帰り支度をしていると、4人の男女が辺りをキョロキョロしながら、何かを探しているようだ。

あ!すっかり忘れてた、、、。


「カティ!ユーリ!ファルコさん!ヘルマンさん!迎えに行かなくてすみません!国王の一行に混ぜてもらってフォルクヴァルツに帰りましょう」

「あ、、、は、初めまして!カティア・カナリスと申します!わ、私、英雄様にお会い出来てこ、光栄っす!!」

「ユーリエ・フォスです。叙勲式拝見しました」

「フ、フ、ファルコ・ラスカーであります!」

「ヘルマン・ギーレンです!おお、本物の低硬度の英雄様だ!あ、握手お願いします!」


え?皆んなどうしたの?

そんなキャラじゃないよね?


………あ、そうか。今、僕はリンの格好だった。


「えっと、、、アリアから聞いています。ここまで連れてきてくれた騎士団の方々ですね?アリアは一足先に帰ったのであなた達は国王護衛に混ざって王国に帰りましょう」

「「「「は!」」」」


やりづらい、、、。

だいたい10歳の子供相手に何でそんなにかしこまるんだか。

騎士団からは僕の年齢は公表してないのかな?

最近何となく身長も伸びてきたし、も、もしかして、カッコいい大人!とか思われてたりして。

そんな訳ないか、、、。


護衛の4人は、もうアリアもいないし、リヴォニア騎士団と合流してもらった。

リヴォニア騎士団も憧れの団らしく、4人ともガチガチに緊張していた。



ディアともここでお別れだ。


「アリアちゃんはもういないのか?」

「ああ、ディア。うん、面倒だったから、片付けちゃった」

「女神様を片付けたって、、、。まあ、本人なんだからいいのだろうが。あなた達、、、達っていうのも変だが、あなた達のお陰で戦争にならずにすんだ。ありがとう」

「何いってるのさ。ディアが居てくれたから、事前に戦争の事を知れたし、書状を持って行ってくれたからこそ、こうやって和平条約まで結べたんだよ。僕はただ手伝いをしただけだよ」


フォルクヴァルツまでフィア達を助けに来てくれなかったら、今頃フォルクヴァルツは戦場になっていたはずだ。

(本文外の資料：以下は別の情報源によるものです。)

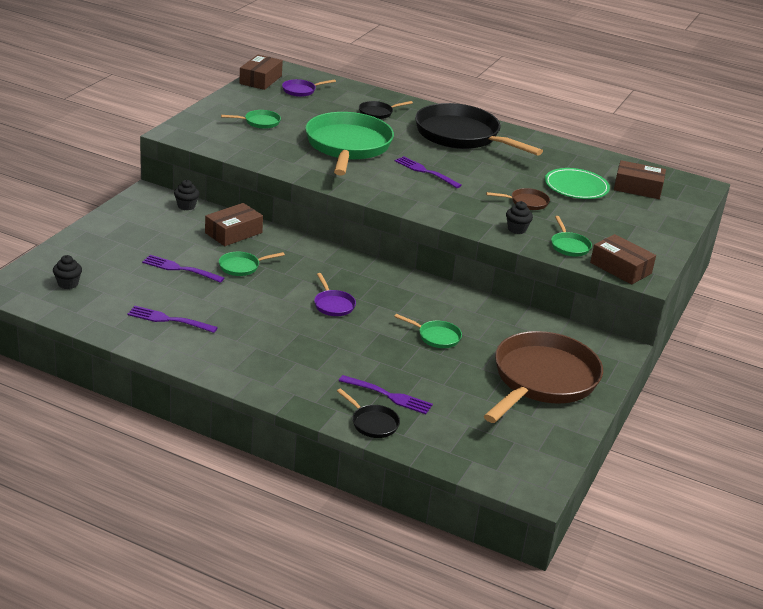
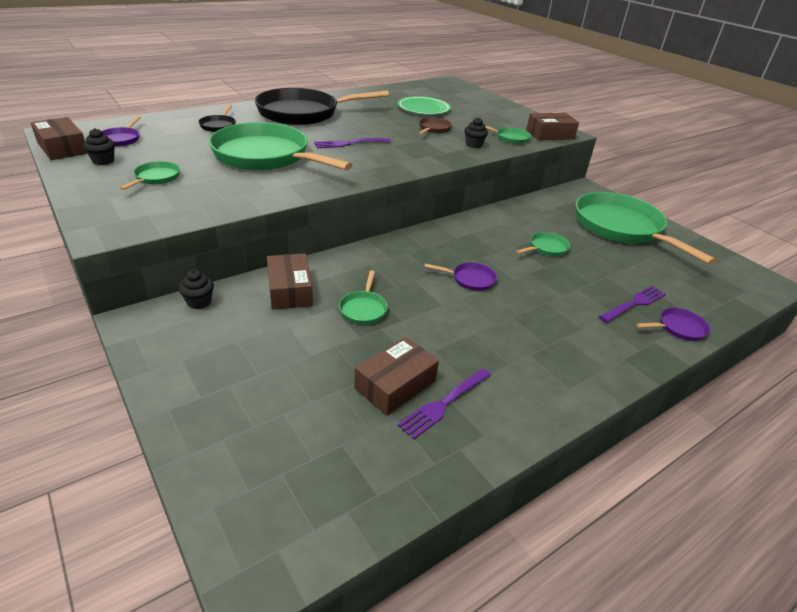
camera: 60 degrees left, 5 degrees up
(68, 284) = (296, 479): black cupcake -> black cupcake (103, 161)
(180, 269) = (336, 355): purple fork -> none
(372, 423) = (678, 328): black pan -> purple pan
(542, 380) = (621, 228): brown pan -> green pan
(637, 188) = (440, 95): brown box -> brown box (395, 384)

「そ、そうか。それはまあ、それでも、いいのだが、、、そのなんだ。アリアちゃんにはまた会えるのだろうか?」

「え?そうだなあ。僕じゃダメ?、、、だよね」

「いや!そんな事はないぞ?アリアちゃんで都合が悪いならあなたでも問題ないぞ!むしろその方が、、、いや!ほら!女神様と会うとか簡単には出来ないものな!」

「う、うん?まあ、またシュタールに遊びに行くよ。僕が行けばアリアにも会えるし」

「そうか!それは楽しみだな!待っているぞ!」

「うん、、、。あれ?何か忘れ物がまだあったような……なんだっけ」

「何かシュタールに置いてきたか?」

「ああ、いや、シュタールはほとんど通り過ぎただけだし、、、」


まあ、あとで思い出すかな。


ディアとは別れ、フォルクヴァルツへと帰る馬車に乗り込む。


「うーむ。無事終わったか。始めはどうなることかと思ったが、終わってみれば三国間で条約を結んで、安全保障の面でもこの南北の繋がりは大きな利益となったぞ」

「フォルトナーさんのお手柄ですね。一時的な損はでましたが、大きな目で見れば全体としては得になりましたよ」

「まあ、僕は殆ど何もしてないですけどね」

「何を言っとる!同行させた騎士団員から簡単な報告は聞いたぞ?また神の妨害があったそうじゃないか」


ああ、そうだった。

今度はベニトアイト神がちょっかい出してきたんだよ。

しかも、フォルクヴァルツ王国に攻められると困るって言ってたんだよな。

それはフォルクヴァルツを護りたいとかの意味じゃなくて、別の理由があって今のフォルクヴァルツは攻撃されたくないって感じだった。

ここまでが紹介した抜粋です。